Individuals and businesses should approach their portable extinguisher and firefighting foam suppliers to discuss options for changing out PFAS firefighting foam extinguishers. Most suppliers of firefighting foams provide services to periodically check and replace portable extinguishers or the concentrated firefighting liquid they contain (referred to in the Regulation as “precursor”).

It is not an offence to possess portable fire extinguishers containing PFAS. Individuals and businesses can continue to have them stored on their premises until arrangements for safe disposal can be made. 

Further background to the NSW Regulation

Queensland and South Australia already have requirements in place to phase out the use of firefighting foams containing PFAS. As part of the coordination of government responses to the management of PFAS, the Commonwealth has also published the National PFAS Position Statement that sets out nationally agreed objectives to reduce or phase out products and articles containing PFAS. The Regulation aligns with the National PFAS Position Statement and is the first step to achieving its objectives.

While PFAS have been used in a broad range of other products and applications, volumes are typically smaller compared to their use in firefighting foams. Additionally, concentrations of PFAS have been detected at sites where PFAS firefighting foams have been used. Based on investigations of PFAS contaminated sites, PFAS firefighting foam has been identified as a primary cause of PFAS contamination in the environment. Effective management of PFAS contamination from firefighting foam will therefore provide the greatest benefits in the first instance.

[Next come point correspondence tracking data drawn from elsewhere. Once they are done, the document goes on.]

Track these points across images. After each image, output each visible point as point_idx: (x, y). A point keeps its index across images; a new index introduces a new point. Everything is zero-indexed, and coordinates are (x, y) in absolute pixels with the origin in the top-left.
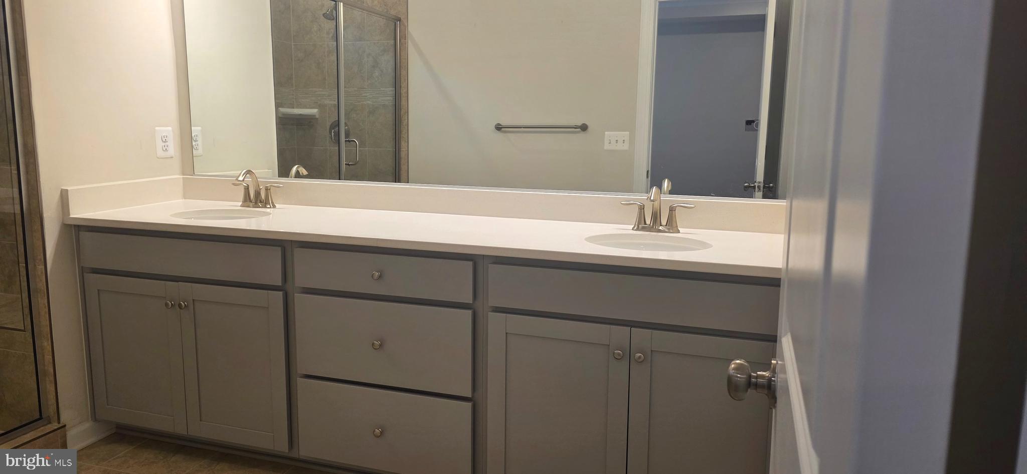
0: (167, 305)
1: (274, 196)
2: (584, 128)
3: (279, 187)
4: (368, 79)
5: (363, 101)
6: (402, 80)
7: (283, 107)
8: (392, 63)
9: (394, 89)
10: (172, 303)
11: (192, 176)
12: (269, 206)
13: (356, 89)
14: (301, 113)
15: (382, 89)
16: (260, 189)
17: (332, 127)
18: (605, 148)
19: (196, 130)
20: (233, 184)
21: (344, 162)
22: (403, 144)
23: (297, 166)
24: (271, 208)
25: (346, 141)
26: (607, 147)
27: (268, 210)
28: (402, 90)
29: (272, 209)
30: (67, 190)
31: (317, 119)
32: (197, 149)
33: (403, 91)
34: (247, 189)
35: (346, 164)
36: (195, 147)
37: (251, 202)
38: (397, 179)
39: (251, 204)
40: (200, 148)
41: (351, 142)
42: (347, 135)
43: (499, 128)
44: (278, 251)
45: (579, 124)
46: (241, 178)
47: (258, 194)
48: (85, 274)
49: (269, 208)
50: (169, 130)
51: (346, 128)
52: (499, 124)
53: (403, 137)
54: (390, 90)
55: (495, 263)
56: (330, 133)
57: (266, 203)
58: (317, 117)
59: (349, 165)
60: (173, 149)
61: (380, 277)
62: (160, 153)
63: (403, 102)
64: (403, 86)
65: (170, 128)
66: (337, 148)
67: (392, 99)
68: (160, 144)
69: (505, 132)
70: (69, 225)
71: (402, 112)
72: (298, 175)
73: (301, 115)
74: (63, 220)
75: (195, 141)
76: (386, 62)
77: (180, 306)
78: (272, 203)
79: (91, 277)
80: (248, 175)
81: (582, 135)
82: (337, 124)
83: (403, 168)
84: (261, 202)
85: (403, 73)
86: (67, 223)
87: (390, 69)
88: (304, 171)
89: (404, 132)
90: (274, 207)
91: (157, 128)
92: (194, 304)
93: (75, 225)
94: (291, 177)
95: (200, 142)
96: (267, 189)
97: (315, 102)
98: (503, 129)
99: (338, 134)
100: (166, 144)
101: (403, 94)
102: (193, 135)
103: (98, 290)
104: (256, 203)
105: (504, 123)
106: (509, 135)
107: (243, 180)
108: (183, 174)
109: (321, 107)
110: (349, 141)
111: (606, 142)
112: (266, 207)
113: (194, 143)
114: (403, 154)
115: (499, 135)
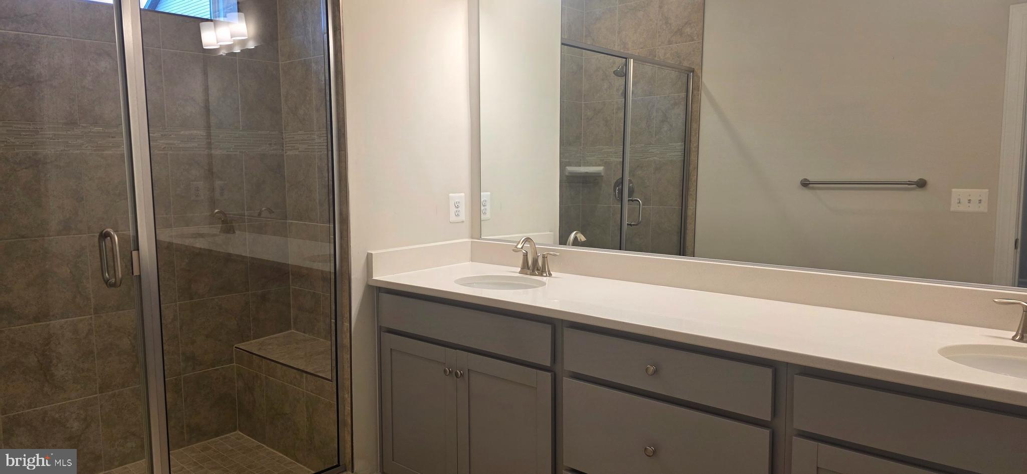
0: (445, 371)
1: (551, 265)
2: (922, 184)
3: (555, 255)
4: (655, 135)
5: (650, 157)
6: (693, 134)
7: (570, 165)
8: (683, 116)
9: (683, 143)
10: (450, 371)
11: (479, 239)
12: (545, 275)
13: (643, 145)
14: (586, 171)
15: (670, 144)
16: (538, 256)
17: (616, 185)
18: (952, 209)
19: (485, 195)
20: (513, 250)
21: (626, 222)
22: (691, 202)
23: (575, 232)
24: (546, 276)
25: (629, 200)
26: (954, 207)
27: (545, 278)
28: (691, 144)
29: (548, 278)
30: (372, 254)
31: (603, 176)
32: (485, 213)
33: (693, 146)
34: (526, 255)
35: (628, 224)
36: (484, 212)
37: (529, 269)
38: (682, 250)
39: (529, 272)
40: (488, 212)
41: (634, 202)
42: (631, 192)
43: (805, 184)
44: (548, 330)
45: (915, 178)
46: (520, 246)
47: (535, 261)
48: (382, 333)
49: (545, 276)
50: (461, 197)
51: (631, 185)
52: (806, 180)
53: (691, 194)
54: (679, 145)
55: (800, 374)
56: (615, 191)
57: (542, 271)
58: (603, 174)
59: (631, 225)
60: (464, 214)
61: (656, 372)
62: (453, 218)
63: (693, 158)
64: (692, 139)
65: (463, 194)
66: (620, 206)
67: (680, 154)
68: (453, 210)
69: (813, 188)
70: (371, 286)
71: (691, 168)
72: (576, 243)
73: (587, 173)
74: (367, 283)
75: (484, 206)
76: (677, 116)
77: (456, 374)
78: (549, 271)
79: (387, 336)
80: (527, 242)
81: (918, 193)
82: (621, 182)
83: (690, 227)
84: (538, 270)
85: (694, 126)
86: (370, 284)
87: (680, 122)
88: (582, 238)
89: (692, 189)
90: (550, 275)
91: (451, 195)
92: (469, 372)
93: (376, 287)
94: (569, 245)
95: (488, 207)
96: (544, 257)
97: (601, 160)
98: (811, 185)
99: (621, 192)
100: (458, 209)
101: (693, 149)
102: (482, 200)
103: (391, 349)
104: (533, 271)
105: (811, 178)
106: (818, 192)
107: (522, 248)
108: (472, 238)
109: (607, 164)
110: (632, 200)
111: (954, 201)
112: (542, 275)
113: (482, 208)
114: (690, 213)
115: (807, 193)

The NSW Government is allowing the continued use of PFAS firefighting foam in catastrophic circumstances or when there is an ongoing need, such as where:

  • PFAS firefighting foam is the only appropriate firefighting foam available
  • PFAS firefighting foam is required to be used by law or insurance policies
  • businesses need to undertake changes to infrastructure or systems to comply and time is needed to transition to acceptable alternatives. 

The Regulation aligns with the National PFAS Position Statement and is the first step to achieving the agreed objectives in the Statement.

There is general concern on the potential health and environmental impacts from the use of PFAS firefighting foams. The National PFAS Position Statement sets out nationally agreed commitments to restrict the use of short‑chain as well as long‑chain PFAS foam.

The EPA is mindful to ensure any restrictions on the use of PFAS firefighting foam do not cause unreasonable financial and other regulatory burdens to industry, suppliers and users of such foams. Consultation by the EPA in 2018 suggested restricting the use of long-chain PFAS firefighting foam could be feasible and manageable for industry. The Regulation is therefore focused mainly on restricting the use of long-chain PFAS firefighting foam.

As part of this consultation, the EPA also sought feedback on whether it is feasible and reasonable to restrict the use of short-chain PFAS firefighting foam in portable fire extinguishers. The EPA understands from the consultation process that most fires where a portable fire extinguisher would be used, can be effectively extinguished using fluorine free firefighting foam.